▶ **INFORMATION GIVEN**:
################

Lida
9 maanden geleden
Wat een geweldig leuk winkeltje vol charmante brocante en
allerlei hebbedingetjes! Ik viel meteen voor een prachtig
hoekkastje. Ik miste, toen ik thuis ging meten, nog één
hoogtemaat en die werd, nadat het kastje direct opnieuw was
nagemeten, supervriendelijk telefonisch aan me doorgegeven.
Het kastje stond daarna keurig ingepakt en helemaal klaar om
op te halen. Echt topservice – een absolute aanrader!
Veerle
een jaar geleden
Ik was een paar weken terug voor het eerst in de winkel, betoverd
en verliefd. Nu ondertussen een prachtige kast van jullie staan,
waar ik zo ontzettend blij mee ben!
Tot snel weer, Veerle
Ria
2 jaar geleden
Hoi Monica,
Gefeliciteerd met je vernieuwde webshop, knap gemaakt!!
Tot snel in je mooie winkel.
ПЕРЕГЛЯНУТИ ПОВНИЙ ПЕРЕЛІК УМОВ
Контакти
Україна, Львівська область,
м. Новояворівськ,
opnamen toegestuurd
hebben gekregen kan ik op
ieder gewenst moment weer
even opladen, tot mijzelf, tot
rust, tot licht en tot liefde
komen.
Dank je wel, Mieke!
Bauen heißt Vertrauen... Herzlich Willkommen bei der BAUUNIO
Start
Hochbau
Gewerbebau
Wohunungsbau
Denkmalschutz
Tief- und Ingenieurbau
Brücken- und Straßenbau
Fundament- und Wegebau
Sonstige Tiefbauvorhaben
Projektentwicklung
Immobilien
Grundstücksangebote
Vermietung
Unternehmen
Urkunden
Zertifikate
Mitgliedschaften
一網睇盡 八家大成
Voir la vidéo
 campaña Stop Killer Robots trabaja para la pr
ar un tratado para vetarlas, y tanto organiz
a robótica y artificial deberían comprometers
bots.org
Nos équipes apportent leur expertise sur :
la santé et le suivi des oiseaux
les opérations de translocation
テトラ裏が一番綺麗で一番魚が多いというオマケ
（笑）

################

▶ **WHAT YOU ARE ASKED TO DO**:
Copy out the material word for word and line for line.

▶ **EXERCISE ANSWER**:
Lida
9 maanden geleden
Wat een geweldig leuk winkeltje vol charmante brocante en
allerlei hebbedingetjes! Ik viel meteen voor een prachtig
hoekkastje. Ik miste, toen ik thuis ging meten, nog één
hoogtemaat en die werd, nadat het kastje direct opnieuw was
nagemeten, supervriendelijk telefonisch aan me doorgegeven.
Het kastje stond daarna keurig ingepakt en helemaal klaar om
op te halen. Echt topservice – een absolute aanrader!
Veerle
een jaar geleden
Ik was een paar weken terug voor het eerst in de winkel, betoverd
en verliefd. Nu ondertussen een prachtige kast van jullie staan,
waar ik zo ontzettend blij mee ben!
Tot snel weer, Veerle
Ria
2 jaar geleden
Hoi Monica,
Gefeliciteerd met je vernieuwde webshop, knap gemaakt!!
Tot snel in je mooie winkel.
ПЕРЕГЛЯНУТИ ПОВНИЙ ПЕРЕЛІК УМОВ
Контакти
Україна, Львівська область,
м. Новояворівськ,
opnamen toegestuurd
hebben gekregen kan ik op
ieder gewenst moment weer
even opladen, tot mijzelf, tot
rust, tot licht en tot liefde
komen.
Dank je wel, Mieke!
Bauen heißt Vertrauen... Herzlich Willkommen bei der BAUUNIO
Start
Hochbau
Gewerbebau
Wohunungsbau
Denkmalschutz
Tief- und Ingenieurbau
Brücken- und Straßenbau
Fundament- und Wegebau
Sonstige Tiefbauvorhaben
Projektentwicklung
Immobilien
Grundstücksangebote
Vermietung
Unternehmen
Urkunden
Zertifikate
Mitgliedschaften
一網睇盡 八家大成
Voir la vidéo
 campaña Stop Killer Robots trabaja para la pr
ar un tratado para vetarlas, y tanto organiz
a robótica y artificial deberían comprometers
bots.org
Nos équipes apportent leur expertise sur :
la santé et le suivi des oiseaux
les opérations de translocation
テトラ裏が一番綺麗で一番魚が多いというオマケ
（笑）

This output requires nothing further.